I told him about Grandpa Yosef, about the little poetry book in his library, Asher Schwimmer’s poems from the days when he knew Hebrew. I also sent warm regards from Grandpa Yosef to Asher Schwimmer. Asher Schwimmer opened his eyes. “Hello, Mr. Schwimmer. I said that Yosef Ingberg sends his warm regards!”
Asher Schwimmer replied, “Todah.” Thank you. In Hebrew. In Hebrew! I must have looked astonished.
Mr. Ber beamed. “I’m teaching him Hebrew.” Teaching him Hebrew! Asher Schwimmer closed his eyes again, but Mr. Ber would not let his prodigy disappear from our conversation. “Just like he taught me Hebrew! From him I learned! Everything!”
“Did you know him there?” I emphasized the last word and Mr. Ber nodded, confirming, but he did not understand what I meant. As far as he was concerned, there was Warsaw, before the war, where Asher Schwimmer had ruled the eager poetry circles, the lovers of the Hebrew language.

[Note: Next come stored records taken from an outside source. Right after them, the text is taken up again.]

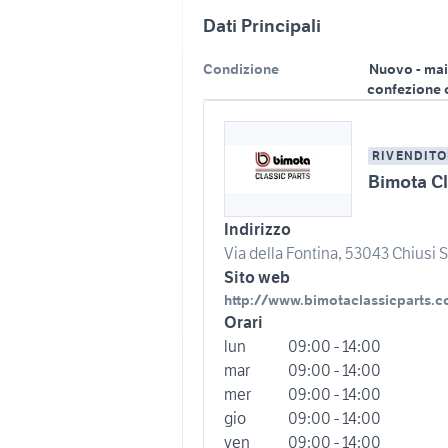
Dati Principali
Condizione
Nuovo - mai
confezione 
RIVENDITO
Bimota Cl
Indirizzo
Via della Fontina, 53043 Chiusi Sc
Sito web
http://www.bimotaclassicparts.
Orari
lun
09:00 - 14:00
mar
09:00 - 14:00
mer
09:00 - 14:00
gio
09:00 - 14:00
ven
09:00 - 14:00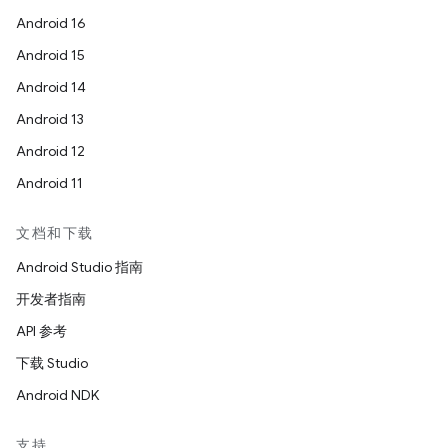
Android 16
Android 15
Android 14
Android 13
Android 12
Android 11
文档和下载
Android Studio 指南
开发者指南
API 参考
下载 Studio
Android NDK
支持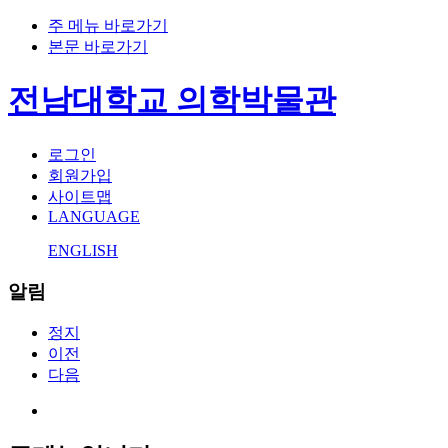
주 메뉴 바로가기
본문 바로가기
전남대학교 의학박물관
로그인
회원가입
사이트맵
LANGUAGE
ENGLISH
알림
정지
이전
다음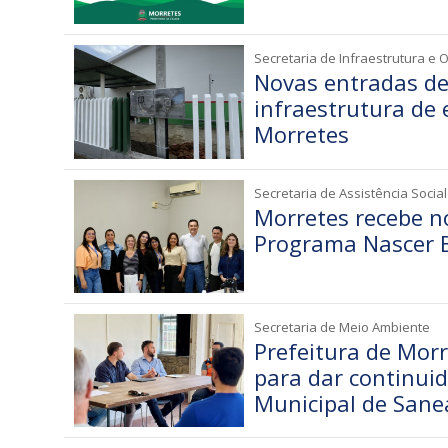
Secretaria de Infraestrutura e 
Novas entradas d
infraestrutura de 
Morretes
Secretaria de Assistência Social
Morretes recebe n
Programa Nascer 
Secretaria de Meio Ambiente
Prefeitura de Morr
para dar continui
Municipal de San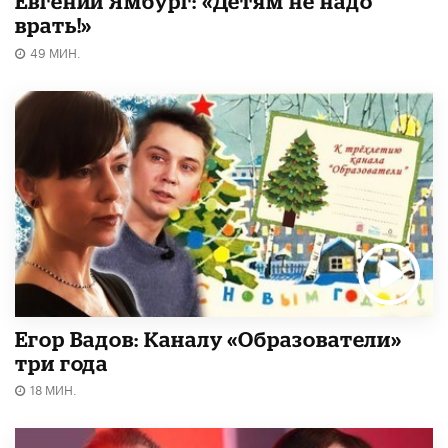
Евгений Ямбург: «Детям не надо
врать!»
49 МИН.
Егор Вадов: Каналу «Образователи»
три года
18 МИН.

Mr. Ber called out, “He was born for great things! Tremendous! At nineteen, we all surrounded him! Worshipped him!” He pointed to Asher Schwimmer, whose eyes were shut tightly as if the memories that gripped him were too strong, as if the Hebrew he was learning was illuminating difficult things. Mr. Ber continued excitedly. “The Romantic style, that was his style. A Byronist! Roses! Pallor! Affairs of the heart! Then he began to take an interest in Eretz Yisrael and all his poetry became filled with carobs and sunshine! We loved the carobs and the sunshine too! He was not like us. We ran around trying to find someone who would agree to publish our verses. But him, they chased after him. And he? He only allowed the very best to publish him. If only you had been fortunate enough, such verses!”

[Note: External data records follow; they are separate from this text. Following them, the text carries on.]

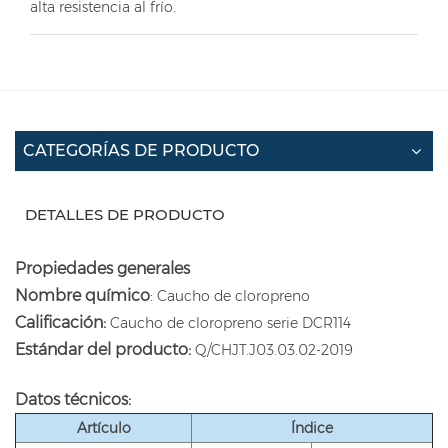
alta resistencia al frío.
CATEGORÍAS DE PRODUCTO
DETALLES DE PRODUCTO
Propiedades generales
Nombre químico
:
Caucho de cloropreno
Calificación:
Caucho de cloropreno serie DCR114
Estándar del producto:
Q/CHJT.J03.03.02-2019
Datos técnicos:
Artículo
Índice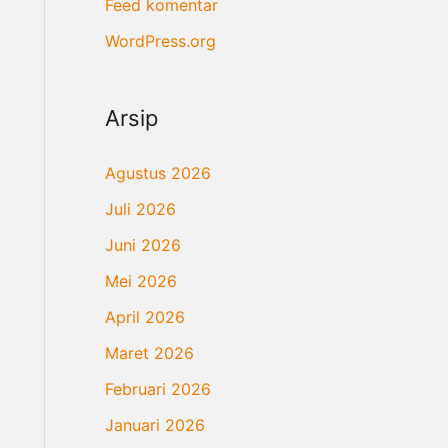
Feed komentar
WordPress.org
Arsip
Agustus 2026
Juli 2026
Juni 2026
Mei 2026
April 2026
Maret 2026
Februari 2026
Januari 2026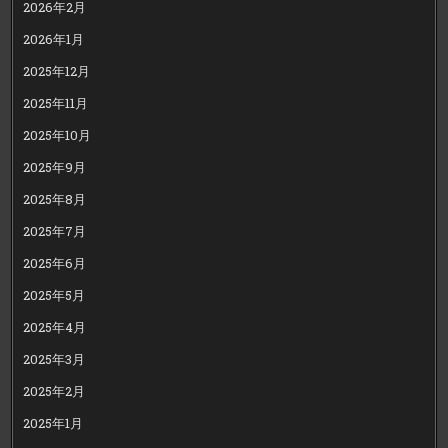
2026年2月
2026年1月
2025年12月
2025年11月
2025年10月
2025年9月
2025年8月
2025年7月
2025年6月
2025年5月
2025年4月
2025年3月
2025年2月
2025年1月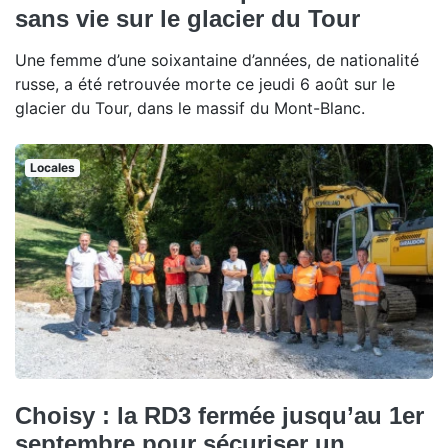
sans vie sur le glacier du Tour
Une femme d’une soixantaine d’années, de nationalité
russe, a été retrouvée morte ce jeudi 6 août sur le
glacier du Tour, dans le massif du Mont-Blanc.
Locales
Choisy : la RD3 fermée jusqu’au 1er
septembre pour sécuriser un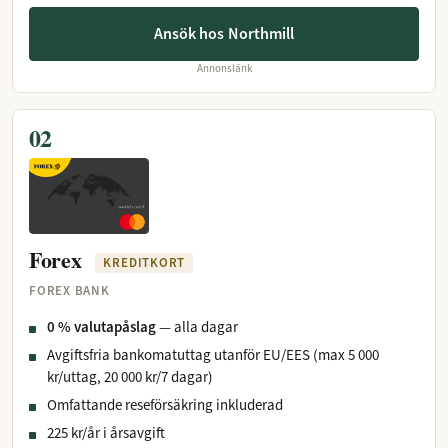
Ansök hos Northmill
Annonslänk
02
Forex
KREDITKORT
FOREX BANK
0 % valutapåslag
— alla dagar
Avgiftsfria bankomatuttag utanför EU/EES (max 5 000
kr/uttag, 20 000 kr/7 dagar)
Omfattande reseförsäkring inkluderad
225 kr/år i årsavgift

“Yes, I know. My grandfather has a copy of his book at home.”
Mr. Ber ignored me. “A Zionist, he became! A Zionist! I was a Zionist too, but to go to Palestine? Being a Zionist was talking! Arguing! Proving a point! Big meetings! Good for the soul! But Asher Schwimmer? He was really bitten! He decided to go to Eretz Yisrael, to Palestine. To see with his own eyes the Carmel, and Jerusalem. Nu, such a young man! And where did he end up? The war broke out, and who knows? Neither in Polish nor in Hebrew, about that matter, he will not talk. But they said he was in Gräditz. Suffering! That’s what they said!”
(I pulled out the information easily. Gräditz. Yehezkel Ingster was there. The Jewish kapo who was tried in Israel and sentenced to death. Was it possible that Asher Schwimmer had lost his Hebrew in Gräditz? Did he know Yehezkel Ingster? Could I find out about Yehezkel Ingster from him? But no, I did not want to ask. I had to stop. Enough. Stop right now.)
But I asked Mr. Ber, “You weren’t with him?”
“Me? No! No! In Israel too, I didn’t see him for fifty years. Here, I found him. Right here, suddenly standing in front of me, Asher Schwimmer! Hebrew I teach him! And take care of him! I serve him gladly! If only you had seen him in Warsaw!”